右翼の論客(姫路大学特任教授・平野秀樹)はネットで、今回の法律は本来の目的である「外資買収規制」が不十分だとして不満を述べ、その理由として①規制区域が限定的でエリアが狭い、②規制レベルが低く、狭いエリアの土地利用について、国が調査するにとどめ、所有規制や強制的な立入調査、土地収用にまで踏み込んでいない-を挙げている。審議過程でいつのまにか〈自国民の私権制限〉に直結する悪法だとのイメージが一人歩きしたとしているが、今回の法律は「無防備だった日本で、はじめて防衛的な調査ができるようになった」「ようやく諸外国並みに近づく第一歩」と評価もしている。関連して平野氏は〈国家と私権〉の関係について論じており、「(重要土地等調査規制法への)反対運動の背景には、『国家(権利)よりも、私権が優越するという思想』があるからではないか。改めて問われるべきは、国家と私権について、『私権が常に優越するものではない』『国家(の庇護)があってはじめて私権がある』という道理である」と述べている。
私は、確かに右翼(国家主義者)ははっきりとした排外主義的「外資買収規制」法を作りたかったのだと思う。しかし、政治的にも国際的にも外国人排除の法律は作れないと悟った日本政府は、外国人排除もできる形で彼らがめざす国家優先の社会づくり(治安維持)の法律に仕上げた。このあいまいで稚拙な法律は、安倍・管政権のコアな支持者である右翼の要求を二つとも入れた恐ろしい法律となった。安倍第一次政権からの政治状況をみると、国民投票法の制定・教育基本法改正に始まって第二次安倍政権時に安保法制など、次々と戦争ができる法律群を作り上げ、小型無人機(ドローン)等飛行禁止法、国民投票法改正、そして今回の重要土地等調査規制法と続き、改憲と国民弾圧の体制を整えるという一連の流れが見えてくる。第二次世界大戦前の要塞地帯法は軍事施設(要塞)周辺での写真撮影や写生まで禁じ、厳罰の対象とした。重要土地等調査規制法は「要塞地帯法の再来」ともいわれる。私たちは“いつか来た道”を歩いている。

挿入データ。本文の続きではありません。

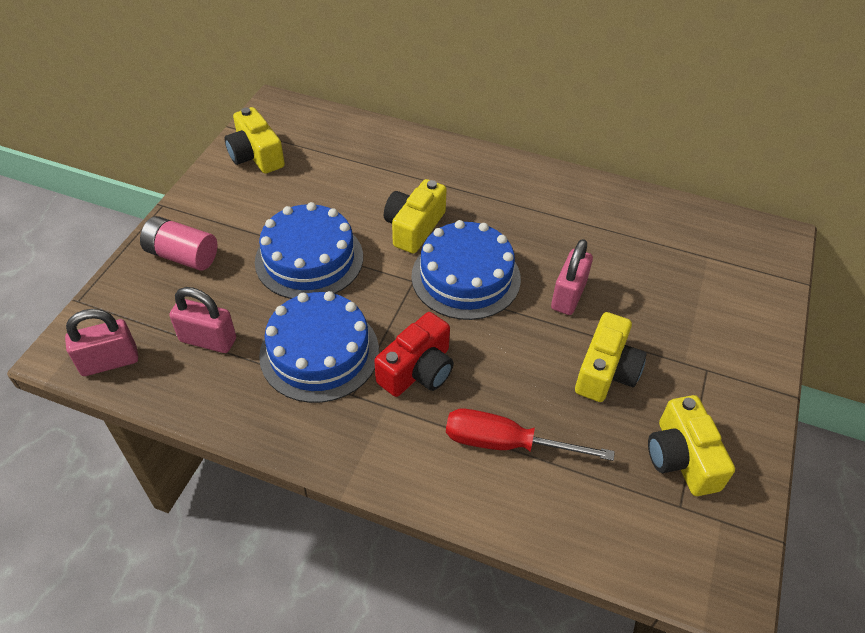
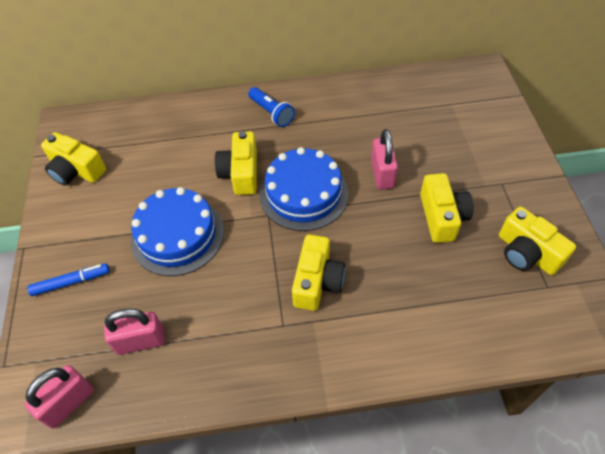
camera: 25 degrees left, 5 degrees up
(182, 256) = (70, 282): pink battery -> blue marker
(319, 352) = (236, 305): blue cake -> none
(418, 370) = (317, 281): red camera -> yellow camera
(489, 181) = (271, 113): none -> blue flashlight
(506, 443) = (413, 304): red screwdriver -> none

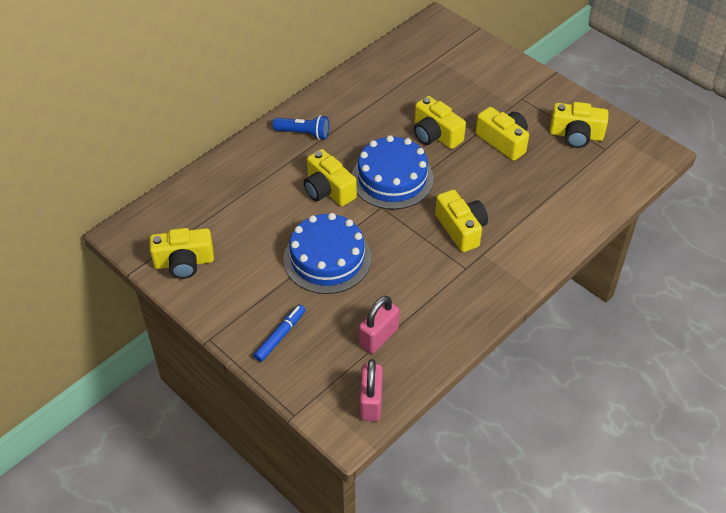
camera: 40 degrees left, 5 degrees down
(382, 174) = (435, 134): pink padlock -> yellow camera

日本には“お上”の決めたことには逆らわない、という風土がある。しかし、森友・加計学園問題、桜を見る会問題、検察・学術会議人事への介入で何の説明もなく責任も取らず、文書を隠蔽・改ざんし、南西諸島には自衛隊ミサイル基地を並べ、沖縄の基地負担軽減には取り組まず、戦争ができる国作りのための改憲と法整備に明け暮れる今の政府に対しても依然として国民が黙ったままならこの国に明るい未来はない。非戦・反戦の思いを固め、次の衆議院選挙で自公政権に鉄槌を下し、政権交代を実現するしかない。